About American Scraps

A Stalwart Heritage

When it comes to smoke-billowing industrial factories that operate ceaselessly to take in scrapped artifacts from American history and convert them into comic strips, there’s just one name you can really trust: American Scraps.™ For generations, we’ve not just talked the talk of archival scrap dumping: we’ve got the comics to show for it.

A Proven Process

Acting as a central repository for historical-archival junk, we intake our source scraps (A) and tirelessly set to work converting them via our Primary Processing Facility (B) into comics worthy of your readership. From there, our Electronic Distribution Channel (C) brings them to you.
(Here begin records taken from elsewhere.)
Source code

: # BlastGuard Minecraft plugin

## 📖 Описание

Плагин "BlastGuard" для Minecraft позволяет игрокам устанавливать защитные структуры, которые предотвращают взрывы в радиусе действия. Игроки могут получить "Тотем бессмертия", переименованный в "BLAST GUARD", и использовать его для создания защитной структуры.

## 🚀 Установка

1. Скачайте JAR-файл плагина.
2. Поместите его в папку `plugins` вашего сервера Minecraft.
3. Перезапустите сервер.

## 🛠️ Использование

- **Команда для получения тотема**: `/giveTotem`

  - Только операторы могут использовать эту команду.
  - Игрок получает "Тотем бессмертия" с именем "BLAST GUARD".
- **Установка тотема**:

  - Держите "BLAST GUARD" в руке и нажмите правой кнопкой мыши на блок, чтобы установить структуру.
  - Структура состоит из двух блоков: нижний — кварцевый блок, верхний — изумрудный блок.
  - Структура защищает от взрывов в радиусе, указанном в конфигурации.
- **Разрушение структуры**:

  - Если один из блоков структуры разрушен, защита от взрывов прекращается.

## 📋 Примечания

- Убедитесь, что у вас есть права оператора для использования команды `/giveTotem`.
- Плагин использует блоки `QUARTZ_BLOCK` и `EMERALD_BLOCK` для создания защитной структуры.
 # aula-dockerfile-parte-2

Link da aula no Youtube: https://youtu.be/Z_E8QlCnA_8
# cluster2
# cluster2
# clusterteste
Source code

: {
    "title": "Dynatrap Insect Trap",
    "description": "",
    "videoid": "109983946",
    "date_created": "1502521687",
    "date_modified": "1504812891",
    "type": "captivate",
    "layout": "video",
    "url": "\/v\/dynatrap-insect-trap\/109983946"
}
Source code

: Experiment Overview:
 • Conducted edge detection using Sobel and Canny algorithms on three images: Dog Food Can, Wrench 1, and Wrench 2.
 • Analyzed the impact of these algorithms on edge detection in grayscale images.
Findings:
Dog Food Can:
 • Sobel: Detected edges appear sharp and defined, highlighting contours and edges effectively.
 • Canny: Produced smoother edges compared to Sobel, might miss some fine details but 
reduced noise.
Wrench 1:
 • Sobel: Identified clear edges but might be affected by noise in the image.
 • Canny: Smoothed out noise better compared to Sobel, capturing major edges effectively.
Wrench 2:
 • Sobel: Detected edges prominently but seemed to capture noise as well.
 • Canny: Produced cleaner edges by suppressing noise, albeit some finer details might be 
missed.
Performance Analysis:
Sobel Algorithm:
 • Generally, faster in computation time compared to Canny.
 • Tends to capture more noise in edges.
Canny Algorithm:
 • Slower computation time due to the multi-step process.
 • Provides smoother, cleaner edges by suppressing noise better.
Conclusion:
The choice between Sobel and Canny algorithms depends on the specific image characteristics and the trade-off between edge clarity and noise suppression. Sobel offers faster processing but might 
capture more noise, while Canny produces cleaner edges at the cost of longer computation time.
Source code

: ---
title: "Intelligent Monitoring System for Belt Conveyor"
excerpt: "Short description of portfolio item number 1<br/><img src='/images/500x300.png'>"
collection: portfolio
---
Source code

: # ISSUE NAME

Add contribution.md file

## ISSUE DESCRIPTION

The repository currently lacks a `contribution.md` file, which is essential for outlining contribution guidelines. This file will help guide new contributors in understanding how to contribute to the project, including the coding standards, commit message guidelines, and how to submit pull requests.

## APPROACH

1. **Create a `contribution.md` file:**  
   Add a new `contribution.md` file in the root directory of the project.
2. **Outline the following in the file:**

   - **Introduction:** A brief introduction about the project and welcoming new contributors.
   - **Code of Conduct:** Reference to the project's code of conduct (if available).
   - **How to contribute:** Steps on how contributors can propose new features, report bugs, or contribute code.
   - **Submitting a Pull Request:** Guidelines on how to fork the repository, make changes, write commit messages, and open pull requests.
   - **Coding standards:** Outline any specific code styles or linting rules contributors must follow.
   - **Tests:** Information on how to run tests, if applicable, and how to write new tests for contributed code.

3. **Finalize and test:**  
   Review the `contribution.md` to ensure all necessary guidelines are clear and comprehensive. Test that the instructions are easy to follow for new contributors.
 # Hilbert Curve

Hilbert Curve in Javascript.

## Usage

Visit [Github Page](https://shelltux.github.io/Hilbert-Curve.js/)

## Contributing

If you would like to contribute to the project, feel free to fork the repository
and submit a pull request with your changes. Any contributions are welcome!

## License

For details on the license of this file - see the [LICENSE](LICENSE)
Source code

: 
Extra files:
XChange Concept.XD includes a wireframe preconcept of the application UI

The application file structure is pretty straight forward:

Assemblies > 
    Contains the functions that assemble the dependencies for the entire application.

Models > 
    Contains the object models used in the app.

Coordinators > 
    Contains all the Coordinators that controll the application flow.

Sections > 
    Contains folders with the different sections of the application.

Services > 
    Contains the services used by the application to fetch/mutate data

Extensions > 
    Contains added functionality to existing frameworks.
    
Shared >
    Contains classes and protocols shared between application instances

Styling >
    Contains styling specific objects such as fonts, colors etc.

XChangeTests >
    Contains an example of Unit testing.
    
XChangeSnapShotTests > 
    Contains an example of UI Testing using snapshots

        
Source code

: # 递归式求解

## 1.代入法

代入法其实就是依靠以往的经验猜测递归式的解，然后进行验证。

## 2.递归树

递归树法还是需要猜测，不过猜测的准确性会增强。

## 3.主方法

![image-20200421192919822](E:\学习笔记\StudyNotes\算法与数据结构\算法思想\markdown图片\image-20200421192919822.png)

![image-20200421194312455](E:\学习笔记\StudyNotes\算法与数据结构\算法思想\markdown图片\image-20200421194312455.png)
The Steady Hand of Leadership

In the final analysis, it’s not enough to build an industrial educational-comic-strip empire on clanking factories alone—you need vision. And it’s vision that our steadfast, capable, spry, nonagenarian, nepotism-installed, Brylcreem-odored, blatantly grifting, coldly unfeeling taskmaster of a founder and proprietor—J.P. “Jon” White—delivers each day.

A Note on Sources

The American Scraps Executive Reference Library

Every American Scraps comic strip cites, links-to, and—where possible—displays a preview of its source artifact. These artifacts are all from public-domain, royalty-free sources, and are appropriate for use in the classroom. Most American Scraps sources come from The National Archives And Records Administration (NARA), whose “Today’s Document” feature was the original inspiration, in 2010, for this whole enterprise. (On a personal note, I’m grateful to NARA for the invaluable work they have done, and continue to do.)

For ease of use in the classroom—specifically grades 5–12—American Scraps organizes its material according to UCLA’s National Standards for History Basic Edition (1996), as you can see in those ten “Historical Eras” above. Learn more about the National Center for History in the Schools here.

If you’re a teacher and are using American Scraps in the classroom, I’d love to hear from you! Drop me a line at jon@americanscraps.com.

A Note on Theft

The original art you see here on American Scraps is copyrighted, and reproduction of it is prohibited without written approval.

In other words, unless I’ve told you otherwise: Don’t save or screenshot these comics for use in your own post, tweet, slideshow, or embed. Don’t “remix” or “aggregate” them. Don’t reproduce them, even in an appreciative way. Don’t sell them. Don’t drop them into a listicle called “15 Comic GIFs That Tell The Story Of American History (And You Won’t Believe #8!)”.